Spis treści
Cisza Wyborcza. Arkadiusz Myrcha złamał ciszę?
W sobotę, 17 maja rano na profilu Arkadiusza Myrchy na Facebooku pojawiła się grafika zachęcająca do głosowania na wskazanego przez niego kandydata. "W niedzielę głosujemy!" - napisał w poście. Po jakimś czasie wiceminister Myrcha usunął post na portalu Facebook i umieścił przeprosiny na X.
"Przepraszam, w wyniku błędu ładowania grafik pojawiły się one po północy. Już usunąłem. Za błąd przepraszam" - napisał Myrcha na portalu X.
Cisza wyborcza. Posłowie PiS oburzeni wpisem
"Liczę, że wyciągnięte będą surowe konsekwencje. To kpina, że ktoś taki odpowiada za wymiar sprawiedliwości" - napisał poseł PiS Dariusz Matecki na portalu X. Dodał, że zgłosił naruszenie ciszy wyborczej przez wiceministra na numer 112 i do NASK.
Policja komentuje. Doszło do złamania ciszy wyborcze?
Podkomisarz Iwona Kijowska z Komendy Głównej Policji potwierdziła, że wpłynęło takie zgłoszenie i zapowiedziała, że czynności w tej sprawie zostaną podjęte.
Do sytuacji odniósł się również poseł PiS Jacek Sasin, który na portalu X napisał, że wiceminister złamał prawo agitując podczas ciszy wyborczej. "Prawo, jak oni je rozumieją – to bezczelność, bezkarność i pogarda dla obywateli. Pycha kroczy przed upadkiem" - podkreślił Sasin.
Zachowanie Myrchy komentuje szef PKW
Przewodniczący PKW Sylwester Marciniak odnosząc się do sprawy Arkadiusza Myrchy, który miał udostępnić grafikę wyborczą podczas ciszy wyborczej powiedział, że osoby, które zajmują funkcje publiczne powinny świecić przykładem. Takie zachowanie jest niedopuszczalne - dodał.

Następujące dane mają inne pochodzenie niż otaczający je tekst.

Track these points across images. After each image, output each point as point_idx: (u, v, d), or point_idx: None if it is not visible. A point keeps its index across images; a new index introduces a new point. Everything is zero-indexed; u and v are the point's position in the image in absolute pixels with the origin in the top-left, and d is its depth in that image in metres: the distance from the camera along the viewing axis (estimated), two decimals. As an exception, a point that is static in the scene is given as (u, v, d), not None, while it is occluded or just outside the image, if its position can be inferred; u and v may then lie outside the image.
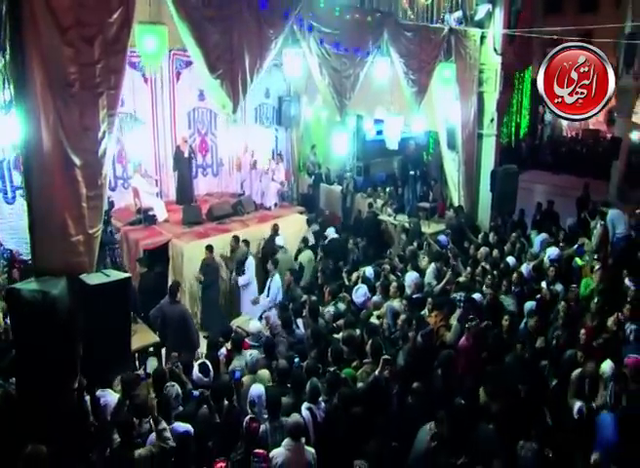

Podczas konferencji prasowej PKW, w niedzielę, 18 maja, jej przewodniczący przekazał, że otrzymał informację z Obwodowej Komisji Wyborczej w Tarnowie, gdzie część wyborców uznała, że karty do głosowania zostały sfałszowane, ponieważ miały ścięty górny róg.
"Prawy górny róg karty do głosowania jest we wszystkich kartach ścięty. Jest to element ułatwiający dla wyborców, którzy używają nakładek na karty do głosowania sporządzonych w alfabecie Braille'a" - zapewnił Marciniak.
Marciniak zaznaczył, że odnotowano także dwa "nie do końca potwierdzone" przypadki udziału członków komisji wyborczych w stanie wskazującym na użycie alkoholu.
"W jednym przypadku kiedy zastępca przewodniczącego odprowadzał członka komisji na komisariat policji, żeby sprawdzić, czy nie jest w stanie nietrzeźwości, ten członek po prostu uciekł. W drugim przypadku (...) wykazano 0,18 promila alkoholu" - powiedział.
Marciniak odniósł się też do sprawy wiceministra sprawiedliwości Arkadiusza Myrchy, który miał udostępnić podczas ciszy wyborczej grafikę zachęcającą do głosowania na popieranego przez niego kandydata.
"Jeżeli chodzi o osoby, które zajmują funkcje publiczne (...) powinny świecić przykładem (...). Takie zachowanie jest niedopuszczalne" - ocenił.
Dodał, że jeśli zarzuty się potwierdzą, to taka osoba powinna ponieść odpowiedzialność za wykroczenie lub przestępstwo.
Cisza wyborcza
Cisza wyborcza rozpoczęła się o północy 16 maja, czyli na 24 godziny przed dniem głosowania i trwa do niedzieli 18 maja do godz. 21. Każda forma publicznego zachęcania i nakłaniania do głosowania stanowi naruszenie ciszy wyborczej. Zabronione jest również publikowanie sondaży. Złamanie zakazów grozi karą grzywny.